People v. Mitchell

Judgment, Supreme Court, New York County (Joan Sudolnik, J., at uncompleted plea proceeding; Edwin Torres, J., at jury trial and sentence), rendered August 5, 2004, convicting defen*376dant of robbery in the first degree (two counts) and criminal possession of a weapon in the second and third degrees, and sentencing him, as a second felony offender, to an aggregate term of 20 years, unanimously affirmed.

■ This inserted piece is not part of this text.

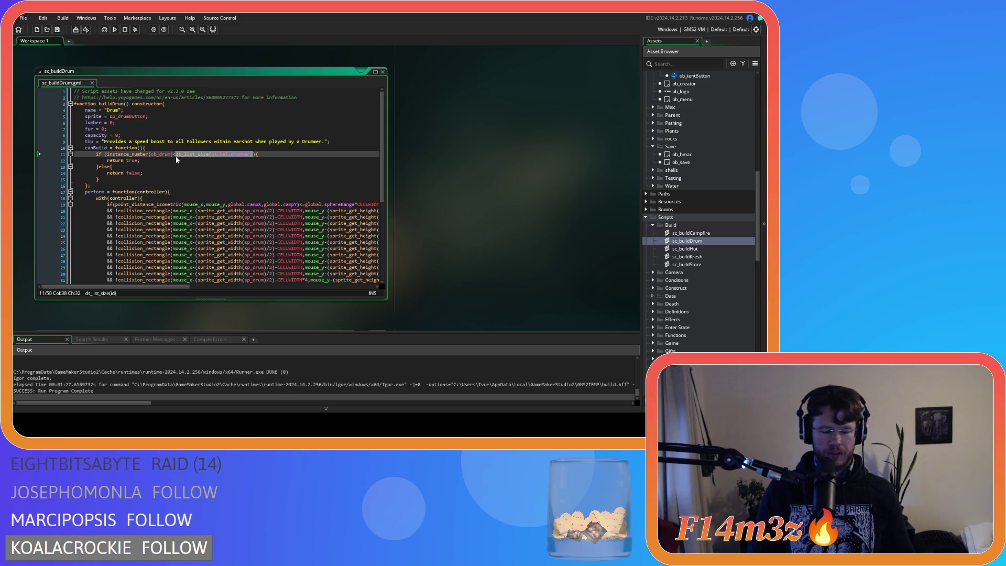
text(10)
click(191, 155)
key(ctrl+s)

Defendant did not preserve his claim that he had a statutory right to plead guilty to the entire indictment (see CPL 220.10 [2]), and we decline to review it in the interest of justice. Defendant’s unsuccessful effort to plead guilty to the indictment did not, by itself, preserve the issue, since he did not alert the court to his statutory claim. Moreover, following the uncompleted plea proceedings before the suppression hearing court, the case appeared on many occasions before other justices, and defendant made no new attempts to plead guilty to the indictment. Indeed, after refusing to accept the plea, the hearing court specifically invited defendant to make the same offer to plead guilty before another justice, to whom the case was being reassigned.

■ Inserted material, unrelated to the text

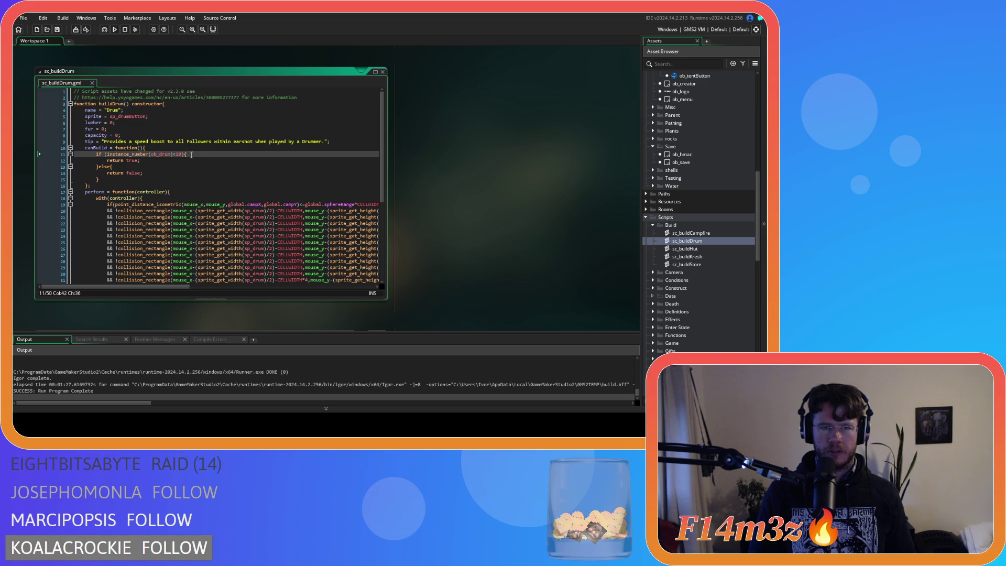
Bring the sc_drawBuildMenu script into focus in the workspace
scroll(419, 189, up, 5)
scroll(419, 194, down, 5)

Were we to review this claim, we would reject it. The court properly exercised its discretion in refusing to accept defendant’s plea, since defendant’s factual recitations did not comport with the charges in the indictment and the evidence known to the court (see People v Selikoff, 35 NY2d 227, 235 [1974], cert denied 419 US 1122 [1975]; People v Wongshing, 245 AD2d 186 [1997], lv denied 91 NY2d 978 [1998]; compare People v Rosebeck, 109 AD2d 915 [1985]). In any event, were we to find any error, we would find that defendant is not entitled to vacatur of his otherwise valid conviction after trial of the charges to which he had attempted to plead guilty, or to reduction of his sentence to the term offered by the court at the time of the uncompleted plea proceedings. Even assuming that the hearing court was obligated by statute to accept the plea, it was not also obligated to impose the sentence it had offered. The court could have revoked its sentencing promise, provided it then permitted defendant to withdraw the plea (see People v Schultz, 73 NY2d 757, 758 [1988]; People v Selikoff, 35 NY2d at 239).

Defendant’s claim of improper delegation of judicial authority is similar to a claim rejected by this Court on the codefendant’s appeal (People v Branch, 35 AD3d 228 [2006]), and we find no basis for a different result.

On the existing record, to the extent it permits review, we find that defendant received effective assistance under the state and federal standards at the uncompleted plea and at sentencing (see People v Benevento, 91 NY2d 708, 713-714 [1998]; see also Strickland v Washington, 466 US 668 [1984]).

We perceive no basis for reducing the sentence. Concur— Andrias, J.P., Saxe, Nardelli, Williams and Catterson, JJ.